Be Careful Distributing Privileged or Protected Materials – While reports generated as a result of dual purpose investigations can be used for certain business purposes without destroying privilege protections, this is not carte blanche to use and distribute the reports freely. Permissible business use generally relates to the areas where the business and legal purposes intersect. See e.g., California Earthquake Auth., 285 F.R.D. at 591 (finding that substantial evidence to support a claim of work product protection over documents generated by consultant despite having some business uses because “these corollary business purposes were ‘profoundly interconnected’ with the audit’s litigation purposes”). The provision of the purportedly privileged reports in Capital One to third party regulators and auditors is of particular concern, as it could give rise to a claim that the privilege claims were only selectively asserted. If a party does not treat their report as privileged, they cannot expect that the Court will treat the report differently.
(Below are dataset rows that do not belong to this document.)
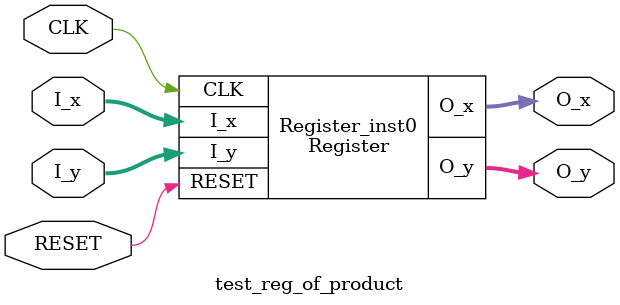
<source format=v>
module coreir_reg #(
    parameter width = 1,
    parameter clk_posedge = 1,
    parameter init = 1
) (
    input clk,
    input [width-1:0] in,
    output [width-1:0] out
);
  reg [width-1:0] outReg=init;
  wire real_clk;
  assign real_clk = clk_posedge ? clk : ~clk;
  always @(posedge real_clk) begin
    outReg <= in;
  end
  assign out = outReg;
endmodule

module Mux2xTuplex_Bits8_y_Bits4 (
    input [7:0] I0_x,
    input [3:0] I0_y,
    input [7:0] I1_x,
    input [3:0] I1_y,
    output [7:0] O_x,
    output [3:0] O_y,
    input S
);
reg [11:0] coreir_commonlib_mux2x12_inst0_out_unq1;
always @(*) begin
if (S == 0) begin
    coreir_commonlib_mux2x12_inst0_out_unq1 = {I0_y[3:0],I0_x[7:0]};
end else begin
    coreir_commonlib_mux2x12_inst0_out_unq1 = {I1_y[3:0],I1_x[7:0]};
end
end

assign O_x = coreir_commonlib_mux2x12_inst0_out_unq1[7:0];
assign O_y = coreir_commonlib_mux2x12_inst0_out_unq1[11:8];
endmodule

module Register (
    input CLK,
    input [7:0] I_x,
    input [3:0] I_y,
    output [7:0] O_x,
    output [3:0] O_y,
    input RESET
);
wire [7:0] Mux2xTuplex_Bits8_y_Bits4_inst0_O_x_unq1;
wire [3:0] Mux2xTuplex_Bits8_y_Bits4_inst0_O_y_unq1;
wire [11:0] reg_P12_inst0_out;
Mux2xTuplex_Bits8_y_Bits4 Mux2xTuplex_Bits8_y_Bits4_inst0 (
    .I0_x(I_x),
    .I0_y(I_y),
    .I1_x(8'hde),
    .I1_y(4'ha),
    .O_x(Mux2xTuplex_Bits8_y_Bits4_inst0_O_x_unq1),
    .O_y(Mux2xTuplex_Bits8_y_Bits4_inst0_O_y_unq1),
    .S(RESET)
);
wire [11:0] reg_P12_inst0_in;
assign reg_P12_inst0_in = {Mux2xTuplex_Bits8_y_Bits4_inst0_O_y_unq1[3:0],Mux2xTuplex_Bits8_y_Bits4_inst0_O_x_unq1[7:0]};
coreir_reg #(
    .clk_posedge(1'b1),
    .init(12'hade),
    .width(12)
) reg_P12_inst0 (
    .clk(CLK),
    .in(reg_P12_inst0_in),
    .out(reg_P12_inst0_out)
);
assign O_x = reg_P12_inst0_out[7:0];
assign O_y = reg_P12_inst0_out[11:8];
endmodule

module test_reg_of_product (
    input CLK,
    input [7:0] I_x,
    input [3:0] I_y,
    output [7:0] O_x,
    output [3:0] O_y,
    input RESET
);
Register Register_inst0 (
    .CLK(CLK),
    .I_x(I_x),
    .I_y(I_y),
    .O_x(O_x),
    .O_y(O_y),
    .RESET(RESET)
);
endmodule


</source>
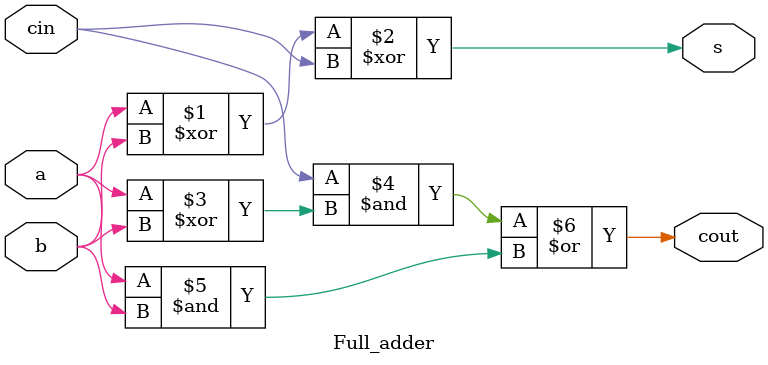
<source format=v>
`timescale 1ns / 1ps


module Full_adder(
input a,b,cin,
output s,cout
);
assign s = a^b^cin;
// this is cout from kmap
//assign cout = (a&b)|(a&cin)|(b&cin); 
assign cout = cin &(a^b) | a&b;  
endmodule

</source>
How courts handle materials prepared in data breach investigations during discovery is a developing and fact-driven area of law. While these takeaways may help protect materials from dual-purpose investigations, courts will consider all the facts in determining whether a protection or privilege applies. If a party intends for a cyber-investigation to be protected by privilege, it must be properly structured at the very start of the investigation or there is a greater risk that, when challenged, the privilege protections will fail.